🤖 AI Summary
This paper investigates the asymptotic consistency of $k$-means clustering under weak moment conditions—specifically, when the underlying distribution has only a finite first moment (potentially infinite variance). Using probabilistic analysis and statistical learning theory, we establish, for the first time, that even when the population $k$-means solution is unique, the empirical cluster centers may fail to converge due to extreme cluster imbalance. We identify cluster size imbalance as the fundamental cause of inconsistency. To address this, we propose imposing a pre-specified cluster balance constraint as a regularization mechanism and derive verifiable sufficient conditions under which empirical centers regain asymptotic consistency under merely finite expectation. Our work not only ensures well-posedness of the population $k$-means problem under weak moments but also provides theoretical foundations and practical corrective strategies for clustering stability with heavy-tailed data.
📝 Abstract
A celebrated result of Pollard proves asymptotic consistency for $k$-means clustering when the population distribution has finite variance.
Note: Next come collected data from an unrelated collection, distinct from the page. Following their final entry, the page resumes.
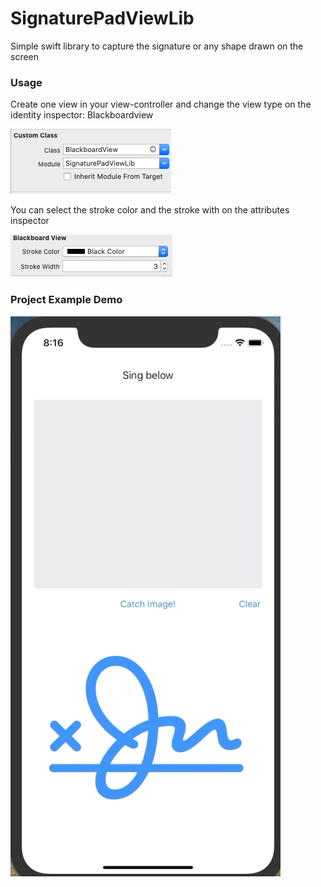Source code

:# SignaturePadViewLib
Simple swift library to capture the signature or any shape drawn on the screen

### Usage

Create one view in your view-controller and change the view type on the identity inspector: Blackboardview

![](identityInspector.png)

You can select the stroke color and the stroke with on the attributes inspector


![](attributesInspector.png)

### Project Example Demo

![](SignaturePadViewLibExamples/signDemo.gif)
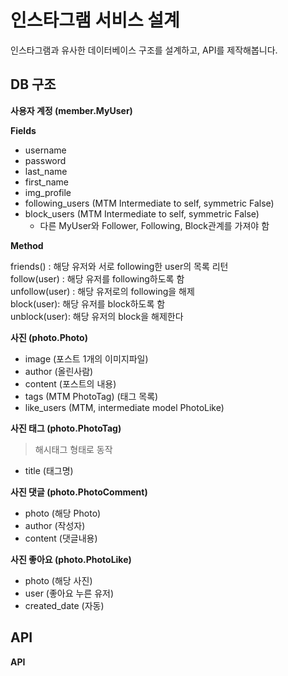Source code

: # 인스타그램 서비스 설계

인스타그램과 유사한 데이터베이스 구조를 설계하고, API를 제작해봅니다.

## DB 구조

**사용자 계정 (member.MyUser)**  

**Fields**

- username
- password
- last_name
- first_name
- img_profile
- following_users (MTM Intermediate to self, symmetric False)
- block_users (MTM Intermediate to self, symmetric False)
	- 다른 MyUser와 Follower, Following, Block관계를 가져야 함

**Method**

friends() : 해당 유저와 서로 following한 user의 목록 리턴  
follow(user) : 해당 유저를 following하도록 함  
unfollow(user) : 해당 유저로의 following을 해제  
block(user): 해당 유저를 block하도록 함  
unblock(user): 해당 유저의 block을 해제한다  

	
**사진 (photo.Photo)**

- image (포스트 1개의 이미지파일)
- author (올린사람)
- content (포스트의 내용)
- tags (MTM PhotoTag) (태그 목록)
- like_users (MTM, intermediate model PhotoLike)

**사진 태그 (photo.PhotoTag)**

> 해시태그 형태로 동작

- title (태그명)


**사진 댓글 (photo.PhotoComment)**

- photo (해당 Photo)
- author (작성자)
- content (댓글내용)


**사진 좋아요 (photo.PhotoLike)**

- photo (해당 사진)
- user (좋아요 누른 유저)
- created_date (자동)


## API

**API**
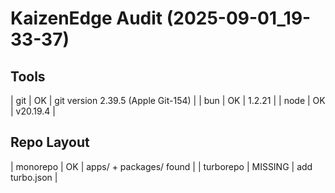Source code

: # KaizenEdge Audit (2025-09-01_19-33-37)

## Tools
| git | OK | git version 2.39.5 (Apple Git-154) |
| bun | OK | 1.2.21 |
| node | OK | v20.19.4 |

## Repo Layout
| monorepo | OK | apps/ + packages/ found |
| turborepo | MISSING | add turbo.json |

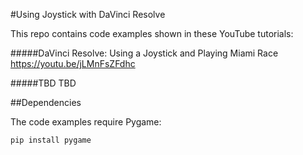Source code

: #Using Joystick with DaVinci Resolve

This repo contains code examples shown in these YouTube tutorials:

#####DaVinci Resolve: Using a Joystick and Playing Miami Race
https://youtu.be/jLMnFsZFdhc

#####TBD
TBD

##Dependencies

The code examples require Pygame:

    pip install pygame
In this work, we point out that the population-level $k$-means clustering problem is, in fact, well-posed under the weaker assumption of a finite expectation, and we investigate whether some form of asymptotic consistency holds in this setting. As we illustrate in a variety of negative results, the complete story is quite subtle; for example, the empirical $k$-means cluster centers may fail to converge even if there exists a unique set of population $k$-means cluster centers. A detailed analysis of our negative results reveals that inconsistency arises because of an extreme form of cluster imbalance, whereby the presence of outlying samples leads to some empirical $k$-means clusters possessing very few points. We then give a collection of positive results which show that some forms of asymptotic consistency, under only the assumption of finite expectation, may be recovered by imposing some a priori degree of balance among the empirical $k$-means clusters.